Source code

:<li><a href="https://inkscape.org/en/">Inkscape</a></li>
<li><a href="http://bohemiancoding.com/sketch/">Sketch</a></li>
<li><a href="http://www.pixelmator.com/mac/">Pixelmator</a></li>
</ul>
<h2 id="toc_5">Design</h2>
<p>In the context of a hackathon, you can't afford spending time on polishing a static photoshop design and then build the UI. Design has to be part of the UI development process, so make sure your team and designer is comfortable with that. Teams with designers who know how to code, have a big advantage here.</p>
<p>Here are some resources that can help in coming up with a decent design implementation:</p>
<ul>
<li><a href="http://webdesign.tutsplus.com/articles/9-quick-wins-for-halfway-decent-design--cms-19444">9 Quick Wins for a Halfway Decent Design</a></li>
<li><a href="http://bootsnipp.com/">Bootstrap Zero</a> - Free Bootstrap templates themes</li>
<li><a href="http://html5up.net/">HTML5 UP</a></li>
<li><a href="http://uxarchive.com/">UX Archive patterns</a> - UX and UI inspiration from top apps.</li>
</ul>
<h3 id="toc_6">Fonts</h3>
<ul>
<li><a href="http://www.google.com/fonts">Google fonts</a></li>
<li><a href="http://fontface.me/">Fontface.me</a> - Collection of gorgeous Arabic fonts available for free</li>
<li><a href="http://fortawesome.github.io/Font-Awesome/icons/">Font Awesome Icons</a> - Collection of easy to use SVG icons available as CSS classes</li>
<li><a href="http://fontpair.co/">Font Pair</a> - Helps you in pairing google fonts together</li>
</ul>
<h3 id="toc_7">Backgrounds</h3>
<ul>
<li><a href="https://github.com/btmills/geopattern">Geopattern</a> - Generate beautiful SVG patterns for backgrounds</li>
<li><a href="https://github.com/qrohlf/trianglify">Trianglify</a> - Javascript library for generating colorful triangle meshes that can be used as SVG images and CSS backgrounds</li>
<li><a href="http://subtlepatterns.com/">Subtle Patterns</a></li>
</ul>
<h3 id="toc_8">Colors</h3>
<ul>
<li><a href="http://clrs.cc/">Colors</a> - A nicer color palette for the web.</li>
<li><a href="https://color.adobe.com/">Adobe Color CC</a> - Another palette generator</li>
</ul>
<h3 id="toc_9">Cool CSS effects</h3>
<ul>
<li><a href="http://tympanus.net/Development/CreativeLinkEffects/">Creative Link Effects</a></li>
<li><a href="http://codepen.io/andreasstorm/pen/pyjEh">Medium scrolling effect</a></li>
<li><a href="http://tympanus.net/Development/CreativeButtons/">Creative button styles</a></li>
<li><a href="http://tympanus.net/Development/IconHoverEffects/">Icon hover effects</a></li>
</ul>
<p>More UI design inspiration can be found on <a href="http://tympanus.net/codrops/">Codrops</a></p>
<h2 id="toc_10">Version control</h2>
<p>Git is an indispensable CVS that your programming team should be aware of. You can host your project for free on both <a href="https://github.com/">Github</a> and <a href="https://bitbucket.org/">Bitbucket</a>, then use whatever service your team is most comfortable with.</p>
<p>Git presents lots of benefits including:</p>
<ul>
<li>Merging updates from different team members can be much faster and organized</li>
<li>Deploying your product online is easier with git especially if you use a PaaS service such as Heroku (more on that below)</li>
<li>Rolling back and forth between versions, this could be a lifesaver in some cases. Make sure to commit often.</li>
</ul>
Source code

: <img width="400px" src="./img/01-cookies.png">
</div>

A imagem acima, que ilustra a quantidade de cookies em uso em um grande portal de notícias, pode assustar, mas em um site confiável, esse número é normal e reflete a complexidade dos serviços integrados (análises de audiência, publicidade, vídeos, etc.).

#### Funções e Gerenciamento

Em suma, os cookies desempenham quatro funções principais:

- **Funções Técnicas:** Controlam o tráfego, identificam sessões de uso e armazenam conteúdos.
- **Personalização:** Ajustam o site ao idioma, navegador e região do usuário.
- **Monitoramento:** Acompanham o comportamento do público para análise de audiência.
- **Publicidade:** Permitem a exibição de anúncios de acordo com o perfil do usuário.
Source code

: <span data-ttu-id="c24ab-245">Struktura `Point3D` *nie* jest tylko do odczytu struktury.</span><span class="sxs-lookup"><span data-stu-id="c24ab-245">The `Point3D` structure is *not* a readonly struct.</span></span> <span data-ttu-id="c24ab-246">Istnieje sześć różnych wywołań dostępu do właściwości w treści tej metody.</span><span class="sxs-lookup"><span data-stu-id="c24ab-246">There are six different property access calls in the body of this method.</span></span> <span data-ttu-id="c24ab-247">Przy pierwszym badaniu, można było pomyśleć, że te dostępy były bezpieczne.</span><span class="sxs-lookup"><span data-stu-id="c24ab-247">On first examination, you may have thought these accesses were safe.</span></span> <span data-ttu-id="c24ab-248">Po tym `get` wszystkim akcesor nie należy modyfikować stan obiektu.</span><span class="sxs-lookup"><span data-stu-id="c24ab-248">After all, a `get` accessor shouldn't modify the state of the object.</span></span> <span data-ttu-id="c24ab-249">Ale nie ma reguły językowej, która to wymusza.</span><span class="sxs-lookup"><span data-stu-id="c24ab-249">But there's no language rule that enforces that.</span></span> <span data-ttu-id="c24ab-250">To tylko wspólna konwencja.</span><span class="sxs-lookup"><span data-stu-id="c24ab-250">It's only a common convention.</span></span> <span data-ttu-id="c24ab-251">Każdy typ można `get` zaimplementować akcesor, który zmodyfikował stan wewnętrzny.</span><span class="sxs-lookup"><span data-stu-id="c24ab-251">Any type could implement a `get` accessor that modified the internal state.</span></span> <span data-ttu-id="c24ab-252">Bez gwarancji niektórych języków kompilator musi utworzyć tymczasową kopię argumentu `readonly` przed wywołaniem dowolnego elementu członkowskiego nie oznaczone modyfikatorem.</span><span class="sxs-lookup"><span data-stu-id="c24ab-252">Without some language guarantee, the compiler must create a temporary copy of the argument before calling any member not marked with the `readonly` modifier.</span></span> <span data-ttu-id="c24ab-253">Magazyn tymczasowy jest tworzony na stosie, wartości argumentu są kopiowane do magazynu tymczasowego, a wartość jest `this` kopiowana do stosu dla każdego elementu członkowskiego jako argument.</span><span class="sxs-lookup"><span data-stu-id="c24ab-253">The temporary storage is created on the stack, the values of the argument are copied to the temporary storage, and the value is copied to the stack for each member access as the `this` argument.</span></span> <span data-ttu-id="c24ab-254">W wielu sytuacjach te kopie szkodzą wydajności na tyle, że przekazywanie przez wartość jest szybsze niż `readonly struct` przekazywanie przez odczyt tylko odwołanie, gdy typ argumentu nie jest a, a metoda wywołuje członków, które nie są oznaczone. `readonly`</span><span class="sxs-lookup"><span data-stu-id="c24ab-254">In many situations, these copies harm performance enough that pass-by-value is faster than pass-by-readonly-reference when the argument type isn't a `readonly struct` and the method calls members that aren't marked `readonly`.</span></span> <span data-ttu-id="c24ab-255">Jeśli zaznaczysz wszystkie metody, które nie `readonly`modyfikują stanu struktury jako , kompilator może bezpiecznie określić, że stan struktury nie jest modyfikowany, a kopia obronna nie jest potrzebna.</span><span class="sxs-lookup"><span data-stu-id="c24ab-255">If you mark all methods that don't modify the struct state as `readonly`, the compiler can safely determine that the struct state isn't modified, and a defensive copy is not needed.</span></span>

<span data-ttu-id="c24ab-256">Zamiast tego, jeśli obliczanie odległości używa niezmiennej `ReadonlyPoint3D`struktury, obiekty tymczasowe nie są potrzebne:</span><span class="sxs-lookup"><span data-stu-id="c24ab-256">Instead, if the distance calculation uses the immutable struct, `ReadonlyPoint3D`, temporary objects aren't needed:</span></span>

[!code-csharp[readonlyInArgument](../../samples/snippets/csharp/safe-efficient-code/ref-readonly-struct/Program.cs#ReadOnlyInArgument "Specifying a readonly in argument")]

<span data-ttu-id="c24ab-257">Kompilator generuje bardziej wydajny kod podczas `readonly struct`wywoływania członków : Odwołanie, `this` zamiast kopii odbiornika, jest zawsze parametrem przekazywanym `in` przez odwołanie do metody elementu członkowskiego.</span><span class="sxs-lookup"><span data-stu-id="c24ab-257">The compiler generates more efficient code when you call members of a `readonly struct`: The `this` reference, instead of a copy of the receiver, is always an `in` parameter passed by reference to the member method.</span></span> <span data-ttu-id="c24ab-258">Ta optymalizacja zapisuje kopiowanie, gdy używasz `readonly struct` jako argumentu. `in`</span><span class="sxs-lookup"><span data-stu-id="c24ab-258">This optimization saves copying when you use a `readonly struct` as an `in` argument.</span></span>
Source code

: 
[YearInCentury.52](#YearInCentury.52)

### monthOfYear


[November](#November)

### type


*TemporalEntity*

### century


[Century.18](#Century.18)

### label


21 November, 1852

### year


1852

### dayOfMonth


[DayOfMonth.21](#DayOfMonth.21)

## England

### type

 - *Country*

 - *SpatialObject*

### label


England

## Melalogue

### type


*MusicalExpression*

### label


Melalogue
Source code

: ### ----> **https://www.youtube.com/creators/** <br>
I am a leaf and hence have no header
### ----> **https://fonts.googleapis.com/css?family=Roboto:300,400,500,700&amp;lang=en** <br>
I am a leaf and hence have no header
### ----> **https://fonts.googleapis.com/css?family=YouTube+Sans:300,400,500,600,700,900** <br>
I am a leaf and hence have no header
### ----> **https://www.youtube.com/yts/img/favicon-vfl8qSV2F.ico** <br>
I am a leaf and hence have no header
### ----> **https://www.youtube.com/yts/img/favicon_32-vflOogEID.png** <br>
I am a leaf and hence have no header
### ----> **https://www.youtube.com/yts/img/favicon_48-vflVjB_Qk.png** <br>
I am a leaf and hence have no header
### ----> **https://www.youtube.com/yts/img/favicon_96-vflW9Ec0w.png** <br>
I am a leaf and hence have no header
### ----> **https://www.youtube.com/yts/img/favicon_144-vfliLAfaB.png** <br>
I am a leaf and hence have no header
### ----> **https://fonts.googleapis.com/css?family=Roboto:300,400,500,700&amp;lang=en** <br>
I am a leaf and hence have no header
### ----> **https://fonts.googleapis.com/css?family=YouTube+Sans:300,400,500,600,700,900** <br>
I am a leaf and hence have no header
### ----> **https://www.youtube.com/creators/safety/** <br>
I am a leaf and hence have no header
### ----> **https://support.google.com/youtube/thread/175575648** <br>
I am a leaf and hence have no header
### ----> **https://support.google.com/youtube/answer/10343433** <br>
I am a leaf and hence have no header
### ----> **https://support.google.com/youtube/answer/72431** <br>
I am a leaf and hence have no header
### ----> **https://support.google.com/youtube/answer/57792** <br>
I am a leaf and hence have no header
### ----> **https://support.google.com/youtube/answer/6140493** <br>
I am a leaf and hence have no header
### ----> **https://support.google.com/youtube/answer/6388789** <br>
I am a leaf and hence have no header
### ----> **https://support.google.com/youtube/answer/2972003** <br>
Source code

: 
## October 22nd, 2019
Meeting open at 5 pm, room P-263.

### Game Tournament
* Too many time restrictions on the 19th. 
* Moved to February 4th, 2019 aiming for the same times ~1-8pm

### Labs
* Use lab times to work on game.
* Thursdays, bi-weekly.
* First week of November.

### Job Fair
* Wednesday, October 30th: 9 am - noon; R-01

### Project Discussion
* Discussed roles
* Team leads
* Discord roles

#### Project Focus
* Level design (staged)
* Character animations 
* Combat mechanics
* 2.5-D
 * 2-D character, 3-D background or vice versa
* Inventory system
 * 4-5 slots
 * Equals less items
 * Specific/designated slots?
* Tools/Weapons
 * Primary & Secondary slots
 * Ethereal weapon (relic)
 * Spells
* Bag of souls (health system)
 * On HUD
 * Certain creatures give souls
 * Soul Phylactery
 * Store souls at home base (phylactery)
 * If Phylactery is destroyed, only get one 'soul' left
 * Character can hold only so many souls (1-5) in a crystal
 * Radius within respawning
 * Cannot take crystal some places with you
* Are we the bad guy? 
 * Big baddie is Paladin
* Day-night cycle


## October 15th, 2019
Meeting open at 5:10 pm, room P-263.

***

EXERCISE GOAL
Quote the lines from the one containing "### Game Tournament" up to and including the one containing "- noon; R-01".

RESULT FOR THIS EXERCISE
### Game Tournament
* Too many time restrictions on the 19th. 
* Moved to February 4th, 2019 aiming for the same times ~1-8pm

### Labs
* Use lab times to work on game.
* Thursdays, bi-weekly.
* First week of November.

### Job Fair
* Wednesday, October 30th: 9 am - noon; R-01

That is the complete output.